▶ _引用文_
----------------------------------------

著:イノウエ 先生

「貴女は私の――…世界で
たった一人の友達だから。」
シャロンと坊ちゃんの母・ガーベラが
主従の関係でありながら今のような友人
関係になったのにはきっかけがあった。
ガーベラの子供時代はひたすら親に
引かれたレールを進むのみの生活で、
両親からの過度なプレッシャーを背負い
友人すらつくらせてもらえず学校では
ひたすら学び、学びを終えて18歳になる
と親に勧められた人と結婚して、出産。
そんな育ち方をしてきたから、彼女は
人との関わり方がよくわからないままに
大人になり結婚し子供を授かっていた。
旦那さん(ヴィクトルおじい様の息子)は
いい人だったようだし、彼女の中で
何か不自由があったわけではない。
それでも何かが満たされない‥
そう感じていた時になんというか、
ちょっとおもしろい出会い方をした
のがガーベラとシャロンだった 笑
当時もシャロンは相変わらず明るくて
アリスにまっすぐに愛情を注いでいて
周りにも人気があるメイドだった。
子供にもきつい言い方をしてしまう、
友達がいたころがない、人との関わり
方がわからない‥そんなガーベラが
ある日シャロンに相談を持ちかけた。
「じゃあ、私がお友達
第一号になりましょうか?」
本来ならメイドがこんなことを言う
なんてことありえないよねきっと 笑
それでもシャロンがこんな提案をして
くれたから、ガーベラも今までずっと
足りなかった何かに気づけたんだろう。
ガーベラにとって、シャロンは唯一
自分を見せられる友人だったろうな。
‥突然消えてしまった時、ガーベラは
どれだけつらい思いをしたんだろう。
この先の不安が消えたわけではない。
それでも今また2人が再会できたことを
心から良かったなと、改めて思った。

坊ちゃんが熱を出し寝込んだ日、
とことん甘やかしながら看病して
くれるアリスに対して、やっぱり
好きだなって気持ちが大きくなる。
アリスが坊ちゃんとのことに前向きに
なれないのはメイドだからとか立場を
気にしてのものだと思ってたんだけど
シャロンのことがあったからなのね。
アリスのことが大事だからこそ
坊ちゃんは主従関係を崩せない。
坊ちゃんのことが大事だからこそ
アリスは坊ちゃんの家族との
繋がりを壊してほしくない。
お互いに両想いなのに、両想い
だからこそ前に進めなくなってる。

----------------------------------------

▶ _元データ_

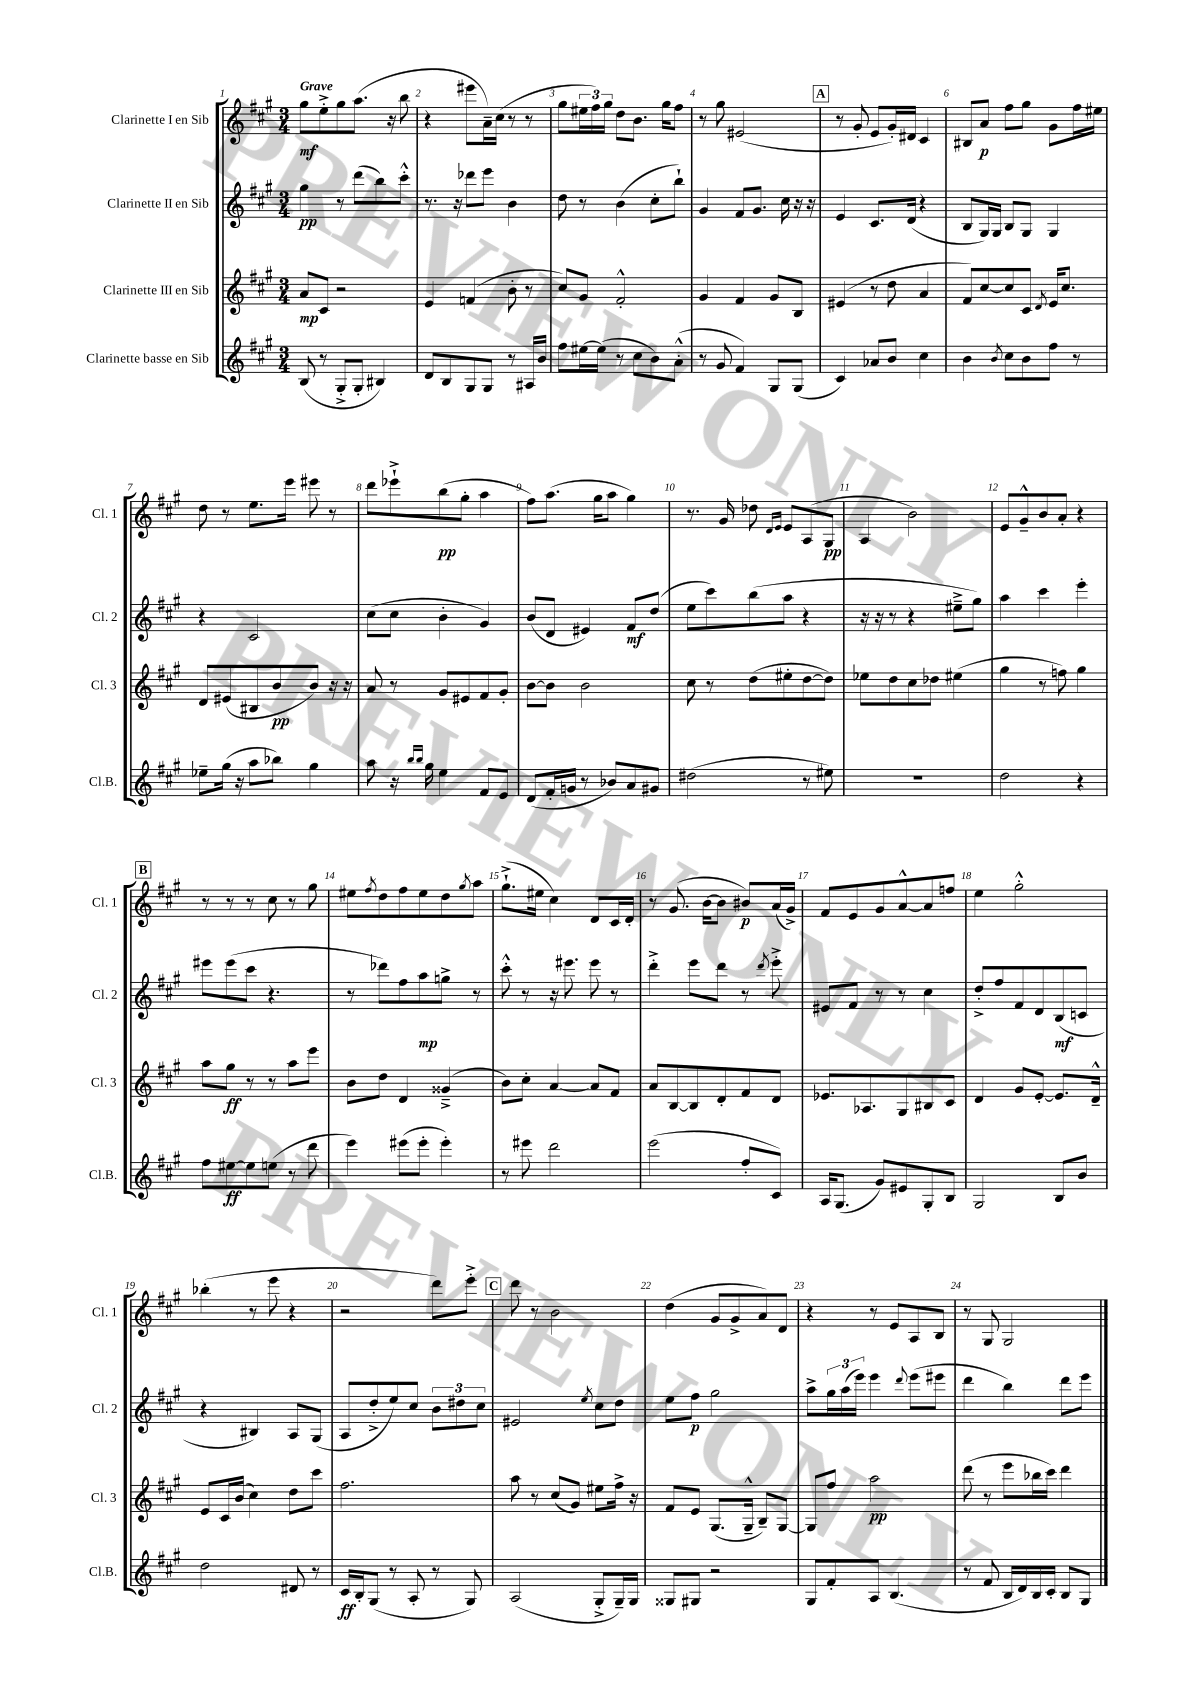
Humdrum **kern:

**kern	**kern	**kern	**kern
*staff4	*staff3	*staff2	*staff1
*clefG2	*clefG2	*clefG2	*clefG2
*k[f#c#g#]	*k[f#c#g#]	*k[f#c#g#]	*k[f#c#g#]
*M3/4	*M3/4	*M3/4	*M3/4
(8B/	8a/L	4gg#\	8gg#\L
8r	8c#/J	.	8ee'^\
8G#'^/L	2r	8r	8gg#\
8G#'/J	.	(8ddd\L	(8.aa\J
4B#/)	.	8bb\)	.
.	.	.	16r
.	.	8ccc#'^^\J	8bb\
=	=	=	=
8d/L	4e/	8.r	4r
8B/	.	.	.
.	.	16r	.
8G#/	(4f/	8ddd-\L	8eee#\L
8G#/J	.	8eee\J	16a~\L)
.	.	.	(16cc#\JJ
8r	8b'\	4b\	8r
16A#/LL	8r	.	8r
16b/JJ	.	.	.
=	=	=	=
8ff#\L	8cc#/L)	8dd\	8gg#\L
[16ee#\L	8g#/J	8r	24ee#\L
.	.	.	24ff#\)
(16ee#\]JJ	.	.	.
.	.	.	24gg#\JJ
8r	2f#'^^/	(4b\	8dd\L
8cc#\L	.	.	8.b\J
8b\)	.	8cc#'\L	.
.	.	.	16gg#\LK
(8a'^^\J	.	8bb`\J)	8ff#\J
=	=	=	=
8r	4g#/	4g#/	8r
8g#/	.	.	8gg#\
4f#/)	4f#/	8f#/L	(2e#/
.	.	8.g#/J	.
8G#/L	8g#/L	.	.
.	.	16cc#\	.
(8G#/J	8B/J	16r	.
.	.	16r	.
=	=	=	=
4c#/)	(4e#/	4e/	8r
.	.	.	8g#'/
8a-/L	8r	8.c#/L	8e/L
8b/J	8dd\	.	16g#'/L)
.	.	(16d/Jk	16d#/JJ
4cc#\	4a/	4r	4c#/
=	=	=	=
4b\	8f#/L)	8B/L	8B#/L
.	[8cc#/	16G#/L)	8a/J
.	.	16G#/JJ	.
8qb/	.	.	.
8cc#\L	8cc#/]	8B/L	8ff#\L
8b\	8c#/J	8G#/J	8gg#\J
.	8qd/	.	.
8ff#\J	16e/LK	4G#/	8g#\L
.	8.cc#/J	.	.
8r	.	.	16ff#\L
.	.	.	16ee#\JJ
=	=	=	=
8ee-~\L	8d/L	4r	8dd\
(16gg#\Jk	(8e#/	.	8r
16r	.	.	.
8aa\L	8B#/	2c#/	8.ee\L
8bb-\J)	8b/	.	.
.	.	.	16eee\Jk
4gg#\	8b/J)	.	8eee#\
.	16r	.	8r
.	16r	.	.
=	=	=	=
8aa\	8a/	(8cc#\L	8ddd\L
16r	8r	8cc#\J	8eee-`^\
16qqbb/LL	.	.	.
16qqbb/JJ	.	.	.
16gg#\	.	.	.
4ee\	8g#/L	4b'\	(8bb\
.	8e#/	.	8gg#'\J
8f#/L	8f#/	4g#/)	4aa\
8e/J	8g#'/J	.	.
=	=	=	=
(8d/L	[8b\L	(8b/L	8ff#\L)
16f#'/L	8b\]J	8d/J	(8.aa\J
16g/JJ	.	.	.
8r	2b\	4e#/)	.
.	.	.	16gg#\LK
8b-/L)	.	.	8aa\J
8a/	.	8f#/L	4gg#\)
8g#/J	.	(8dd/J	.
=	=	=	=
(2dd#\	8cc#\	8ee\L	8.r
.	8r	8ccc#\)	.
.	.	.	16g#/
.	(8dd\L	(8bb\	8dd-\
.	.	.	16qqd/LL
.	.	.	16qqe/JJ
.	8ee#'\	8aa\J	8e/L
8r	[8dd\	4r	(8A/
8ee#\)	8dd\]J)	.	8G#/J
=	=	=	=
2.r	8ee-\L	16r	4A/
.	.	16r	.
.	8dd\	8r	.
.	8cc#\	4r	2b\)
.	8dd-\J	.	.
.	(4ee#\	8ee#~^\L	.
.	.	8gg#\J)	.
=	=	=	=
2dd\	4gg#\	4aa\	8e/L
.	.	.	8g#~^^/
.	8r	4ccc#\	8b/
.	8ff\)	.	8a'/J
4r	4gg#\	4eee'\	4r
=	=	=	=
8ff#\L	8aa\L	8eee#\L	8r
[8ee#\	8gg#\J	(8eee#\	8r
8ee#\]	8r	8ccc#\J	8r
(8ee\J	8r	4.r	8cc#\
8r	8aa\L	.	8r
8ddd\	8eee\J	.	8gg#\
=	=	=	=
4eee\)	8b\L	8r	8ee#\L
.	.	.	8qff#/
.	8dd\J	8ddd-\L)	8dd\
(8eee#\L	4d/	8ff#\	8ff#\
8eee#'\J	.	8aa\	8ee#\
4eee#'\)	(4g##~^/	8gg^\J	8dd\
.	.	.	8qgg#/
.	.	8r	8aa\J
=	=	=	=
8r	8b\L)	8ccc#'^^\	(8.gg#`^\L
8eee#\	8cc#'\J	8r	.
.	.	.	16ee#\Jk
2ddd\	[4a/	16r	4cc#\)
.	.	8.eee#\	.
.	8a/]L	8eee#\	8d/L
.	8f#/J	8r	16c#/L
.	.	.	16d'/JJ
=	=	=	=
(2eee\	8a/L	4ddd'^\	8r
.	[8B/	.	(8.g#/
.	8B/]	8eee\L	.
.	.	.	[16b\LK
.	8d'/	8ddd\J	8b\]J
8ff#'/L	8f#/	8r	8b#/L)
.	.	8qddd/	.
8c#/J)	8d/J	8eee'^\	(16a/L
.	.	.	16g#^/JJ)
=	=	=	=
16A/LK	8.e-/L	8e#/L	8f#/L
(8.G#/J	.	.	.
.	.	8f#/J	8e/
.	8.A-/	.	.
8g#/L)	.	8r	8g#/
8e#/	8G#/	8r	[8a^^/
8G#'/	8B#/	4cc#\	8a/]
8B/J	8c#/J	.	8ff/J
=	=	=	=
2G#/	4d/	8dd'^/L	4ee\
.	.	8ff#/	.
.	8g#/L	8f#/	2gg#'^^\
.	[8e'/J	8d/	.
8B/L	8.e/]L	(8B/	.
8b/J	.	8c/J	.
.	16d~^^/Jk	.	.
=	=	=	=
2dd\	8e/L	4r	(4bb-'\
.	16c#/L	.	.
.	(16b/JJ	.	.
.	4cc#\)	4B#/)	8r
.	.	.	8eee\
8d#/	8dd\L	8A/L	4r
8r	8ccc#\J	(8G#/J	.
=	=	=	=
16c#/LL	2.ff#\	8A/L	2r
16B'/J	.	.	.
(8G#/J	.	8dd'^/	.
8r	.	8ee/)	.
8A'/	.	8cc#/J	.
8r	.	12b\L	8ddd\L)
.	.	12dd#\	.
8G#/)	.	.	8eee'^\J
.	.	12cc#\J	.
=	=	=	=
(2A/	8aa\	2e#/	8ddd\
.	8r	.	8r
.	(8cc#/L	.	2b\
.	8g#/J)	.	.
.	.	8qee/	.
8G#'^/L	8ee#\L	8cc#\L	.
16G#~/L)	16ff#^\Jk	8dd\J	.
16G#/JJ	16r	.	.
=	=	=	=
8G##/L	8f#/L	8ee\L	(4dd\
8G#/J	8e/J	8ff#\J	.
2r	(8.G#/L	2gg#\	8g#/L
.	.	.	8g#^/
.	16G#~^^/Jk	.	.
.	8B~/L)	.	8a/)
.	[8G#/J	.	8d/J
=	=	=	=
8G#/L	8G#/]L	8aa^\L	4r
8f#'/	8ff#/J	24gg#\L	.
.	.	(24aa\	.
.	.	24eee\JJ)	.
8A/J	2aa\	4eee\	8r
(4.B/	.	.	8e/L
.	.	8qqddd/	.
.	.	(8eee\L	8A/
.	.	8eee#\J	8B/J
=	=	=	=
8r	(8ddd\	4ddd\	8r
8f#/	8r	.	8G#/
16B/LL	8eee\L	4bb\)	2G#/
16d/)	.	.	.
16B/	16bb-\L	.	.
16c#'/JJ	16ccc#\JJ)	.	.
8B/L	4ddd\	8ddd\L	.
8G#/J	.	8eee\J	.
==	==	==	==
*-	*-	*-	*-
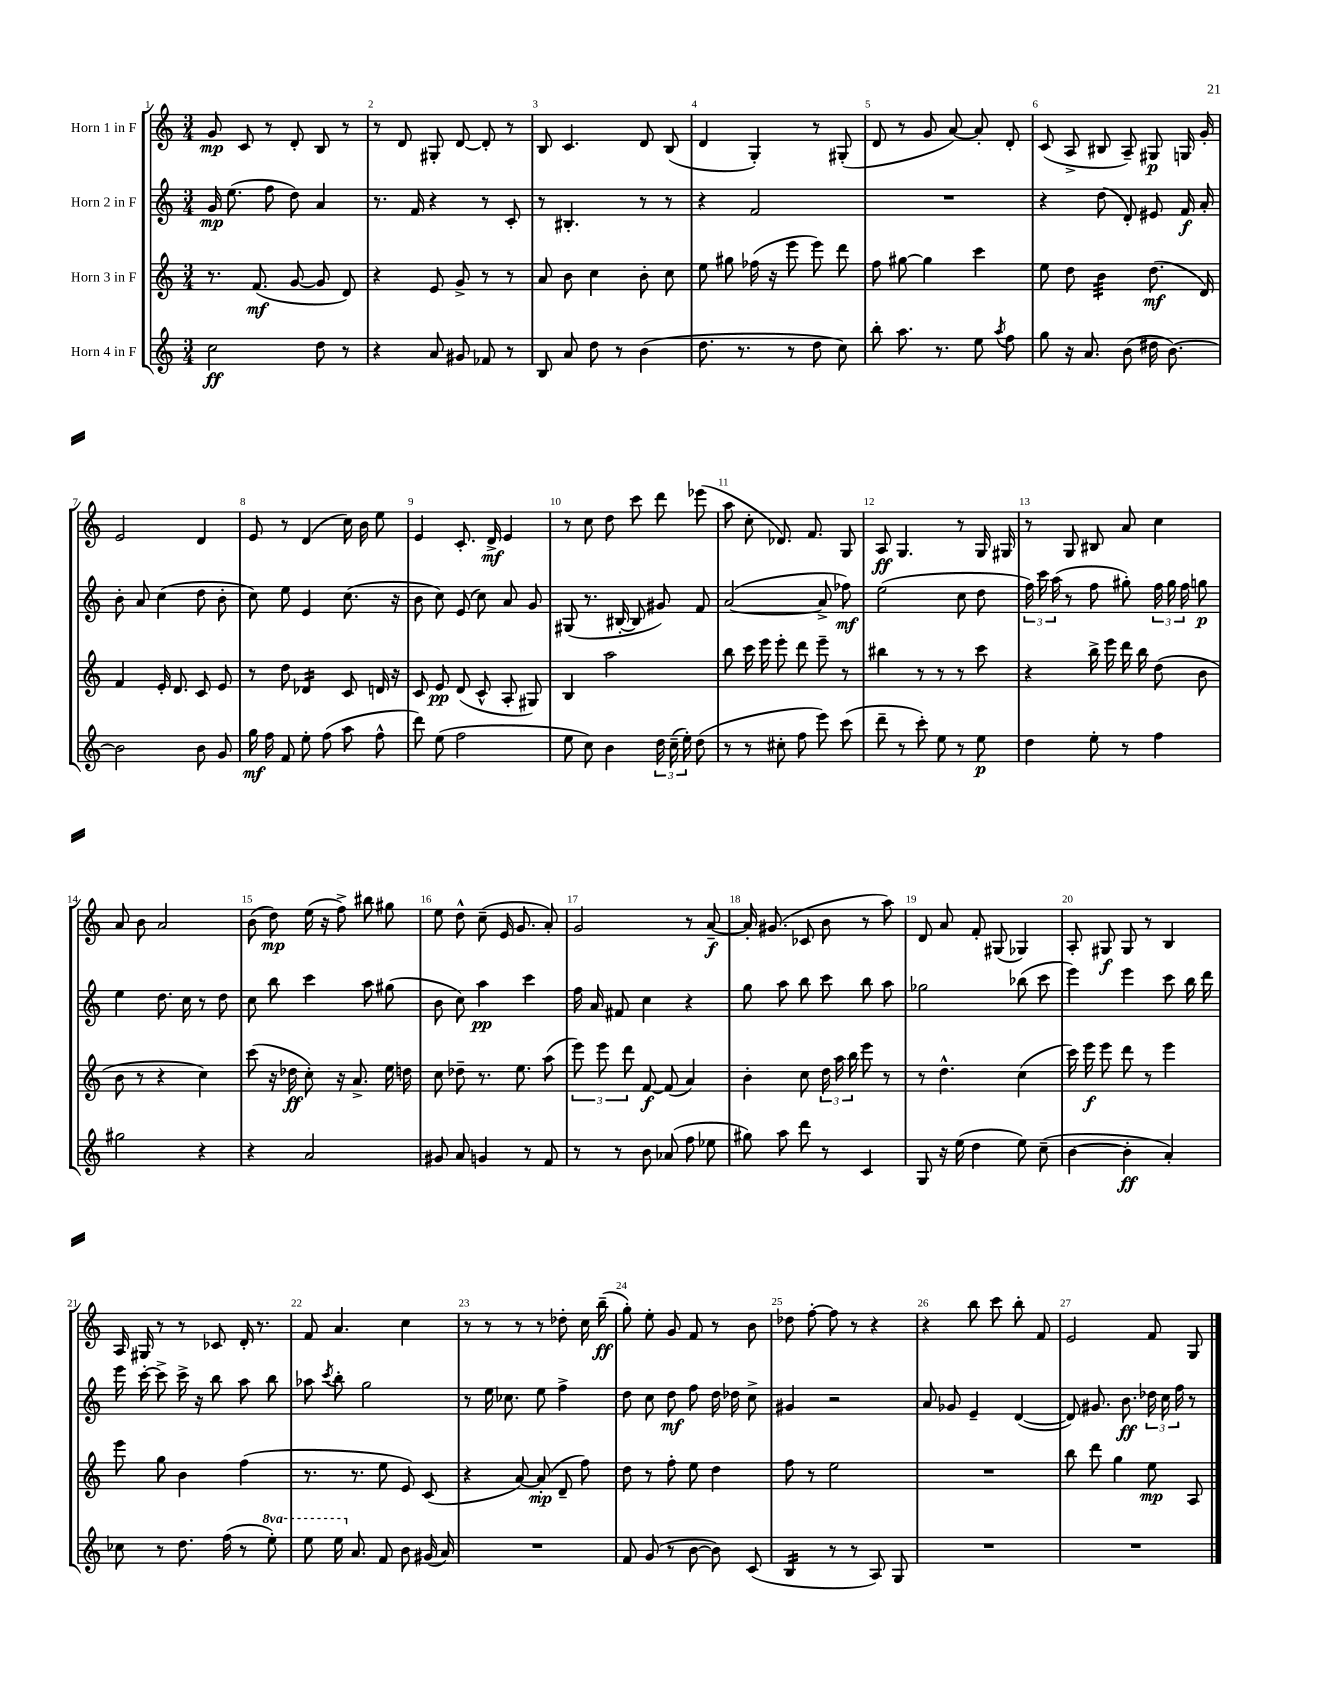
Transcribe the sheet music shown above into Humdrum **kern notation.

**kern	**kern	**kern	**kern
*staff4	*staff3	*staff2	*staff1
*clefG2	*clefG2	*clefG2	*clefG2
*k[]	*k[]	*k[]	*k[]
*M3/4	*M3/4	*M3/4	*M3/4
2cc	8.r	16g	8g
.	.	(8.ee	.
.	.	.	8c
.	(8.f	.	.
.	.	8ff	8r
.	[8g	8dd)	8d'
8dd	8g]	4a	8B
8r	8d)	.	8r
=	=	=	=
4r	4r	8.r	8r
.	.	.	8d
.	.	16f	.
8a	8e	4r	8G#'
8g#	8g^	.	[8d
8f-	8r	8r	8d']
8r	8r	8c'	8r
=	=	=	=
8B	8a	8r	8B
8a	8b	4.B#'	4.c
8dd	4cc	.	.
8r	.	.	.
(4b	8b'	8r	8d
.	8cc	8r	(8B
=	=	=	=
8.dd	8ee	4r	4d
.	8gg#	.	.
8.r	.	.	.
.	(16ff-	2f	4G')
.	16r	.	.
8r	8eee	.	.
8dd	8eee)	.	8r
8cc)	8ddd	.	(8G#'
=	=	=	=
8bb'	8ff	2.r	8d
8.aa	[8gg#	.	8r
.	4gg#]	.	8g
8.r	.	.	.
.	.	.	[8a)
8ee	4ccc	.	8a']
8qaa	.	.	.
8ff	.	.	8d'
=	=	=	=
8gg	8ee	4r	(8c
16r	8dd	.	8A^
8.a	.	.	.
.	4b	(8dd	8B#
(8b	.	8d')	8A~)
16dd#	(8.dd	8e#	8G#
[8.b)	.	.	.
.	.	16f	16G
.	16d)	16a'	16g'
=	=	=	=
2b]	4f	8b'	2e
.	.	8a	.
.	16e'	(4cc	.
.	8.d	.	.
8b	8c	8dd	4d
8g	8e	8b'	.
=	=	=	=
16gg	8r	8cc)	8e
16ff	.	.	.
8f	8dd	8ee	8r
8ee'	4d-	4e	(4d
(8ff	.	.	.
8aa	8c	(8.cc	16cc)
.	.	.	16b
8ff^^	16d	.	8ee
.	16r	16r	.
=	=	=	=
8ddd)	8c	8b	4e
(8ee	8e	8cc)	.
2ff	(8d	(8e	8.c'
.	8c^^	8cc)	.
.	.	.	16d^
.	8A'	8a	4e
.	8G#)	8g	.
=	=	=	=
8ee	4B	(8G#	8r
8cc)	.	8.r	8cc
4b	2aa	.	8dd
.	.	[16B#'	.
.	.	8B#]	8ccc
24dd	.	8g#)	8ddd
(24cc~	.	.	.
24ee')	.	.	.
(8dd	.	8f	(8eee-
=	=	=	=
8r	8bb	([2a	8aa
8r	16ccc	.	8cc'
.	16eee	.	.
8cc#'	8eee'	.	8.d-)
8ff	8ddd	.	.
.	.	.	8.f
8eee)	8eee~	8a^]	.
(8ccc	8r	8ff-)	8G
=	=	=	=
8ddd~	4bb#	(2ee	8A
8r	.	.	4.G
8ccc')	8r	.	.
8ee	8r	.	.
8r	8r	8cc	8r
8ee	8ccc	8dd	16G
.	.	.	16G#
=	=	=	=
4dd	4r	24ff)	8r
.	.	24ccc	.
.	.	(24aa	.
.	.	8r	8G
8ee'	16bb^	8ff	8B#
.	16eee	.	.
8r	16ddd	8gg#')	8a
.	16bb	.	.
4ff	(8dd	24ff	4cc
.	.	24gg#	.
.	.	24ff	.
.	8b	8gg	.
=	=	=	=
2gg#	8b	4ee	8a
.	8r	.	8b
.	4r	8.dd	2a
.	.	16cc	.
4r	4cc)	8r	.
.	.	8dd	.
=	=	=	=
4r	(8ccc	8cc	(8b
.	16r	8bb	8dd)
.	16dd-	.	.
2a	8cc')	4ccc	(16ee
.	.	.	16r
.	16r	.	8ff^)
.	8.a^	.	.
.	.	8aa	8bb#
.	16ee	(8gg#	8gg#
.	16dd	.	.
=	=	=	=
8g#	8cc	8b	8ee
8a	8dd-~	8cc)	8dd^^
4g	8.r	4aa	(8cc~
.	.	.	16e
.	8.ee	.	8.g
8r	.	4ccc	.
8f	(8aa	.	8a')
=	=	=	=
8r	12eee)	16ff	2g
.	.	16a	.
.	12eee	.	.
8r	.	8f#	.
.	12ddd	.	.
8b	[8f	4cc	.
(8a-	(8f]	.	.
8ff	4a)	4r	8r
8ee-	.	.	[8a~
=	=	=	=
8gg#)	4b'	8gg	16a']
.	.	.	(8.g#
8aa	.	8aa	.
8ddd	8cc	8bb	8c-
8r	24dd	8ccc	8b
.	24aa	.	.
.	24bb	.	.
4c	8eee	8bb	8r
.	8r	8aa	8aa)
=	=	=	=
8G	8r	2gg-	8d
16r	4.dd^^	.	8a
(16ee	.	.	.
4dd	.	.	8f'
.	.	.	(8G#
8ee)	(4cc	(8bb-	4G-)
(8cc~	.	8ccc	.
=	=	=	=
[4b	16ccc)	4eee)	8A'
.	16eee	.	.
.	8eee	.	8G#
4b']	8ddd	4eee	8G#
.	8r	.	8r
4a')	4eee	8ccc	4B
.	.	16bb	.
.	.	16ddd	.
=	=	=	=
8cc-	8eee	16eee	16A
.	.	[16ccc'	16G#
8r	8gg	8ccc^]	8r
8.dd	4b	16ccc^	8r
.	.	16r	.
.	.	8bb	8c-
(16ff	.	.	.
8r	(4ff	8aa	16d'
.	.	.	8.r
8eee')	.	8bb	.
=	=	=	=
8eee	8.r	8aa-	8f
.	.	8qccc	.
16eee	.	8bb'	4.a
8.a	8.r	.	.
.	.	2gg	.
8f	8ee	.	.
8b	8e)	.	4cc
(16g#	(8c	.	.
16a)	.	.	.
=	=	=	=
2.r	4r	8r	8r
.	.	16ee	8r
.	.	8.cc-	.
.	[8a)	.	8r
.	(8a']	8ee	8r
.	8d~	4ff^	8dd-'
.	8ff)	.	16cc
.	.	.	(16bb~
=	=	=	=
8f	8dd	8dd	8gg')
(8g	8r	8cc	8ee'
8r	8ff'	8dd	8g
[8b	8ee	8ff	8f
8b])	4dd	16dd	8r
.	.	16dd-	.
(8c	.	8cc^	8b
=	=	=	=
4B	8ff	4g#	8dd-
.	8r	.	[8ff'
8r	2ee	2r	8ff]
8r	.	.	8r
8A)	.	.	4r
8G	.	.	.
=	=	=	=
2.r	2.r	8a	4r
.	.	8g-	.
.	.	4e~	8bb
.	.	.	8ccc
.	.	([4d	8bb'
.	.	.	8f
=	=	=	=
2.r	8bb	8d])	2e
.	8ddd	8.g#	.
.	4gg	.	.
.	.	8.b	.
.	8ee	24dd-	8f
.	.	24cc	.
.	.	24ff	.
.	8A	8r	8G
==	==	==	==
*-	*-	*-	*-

----------------------------------------

▶ _問題と課題_
1. 引用文に書かれている人名をすべて、出てくる順に挙げてください。
2. 引用文の最後の一文に続けて、同じ語り口で文章を書き継いでください。

▶ _解答例_
1. イノウエ、シャロン、ガーベラ、ヴィクトル、アリス

2.
苦しいね、先は長いかもしれないけど
坊ちゃんが家長を継いだ上でアリスと
恋人になり結婚するような未来が‥
可能なのかはわからないけど、
あったら良いなと願います。
こんな熱のせいかネガティブになって
しまう坊ちゃんは、人の思考が読める
シャーデーのことを考えていた。
私の中では恐ろしい魔女という印象が
強すぎてこんなふうには思えなかった。
でももし人の思考が読める能力が
彼女の本意ではなかったとしたら?
(思考を読む…その能力を持つには
純粋すぎた人だったのかもしれない。)
思考が読めてしまったせいで、
辛い思いをしたのかもしれない。
誰と関わっても本音と建前が
違うことばかりで、誰のことも
信じられなくなかったかもしれない。
そう考えたら、思考が読める能力
自体がシャーデーにかけられた
呪いのように思えてしまった。

ヴィオラはロブに会いに別邸に来た。
貰った物を捨てられず大事に置いてる
ロブの部屋は物だらけで、そんな中
からヴィオラはオルゴールを見つけた。
「I will love you forever and ever」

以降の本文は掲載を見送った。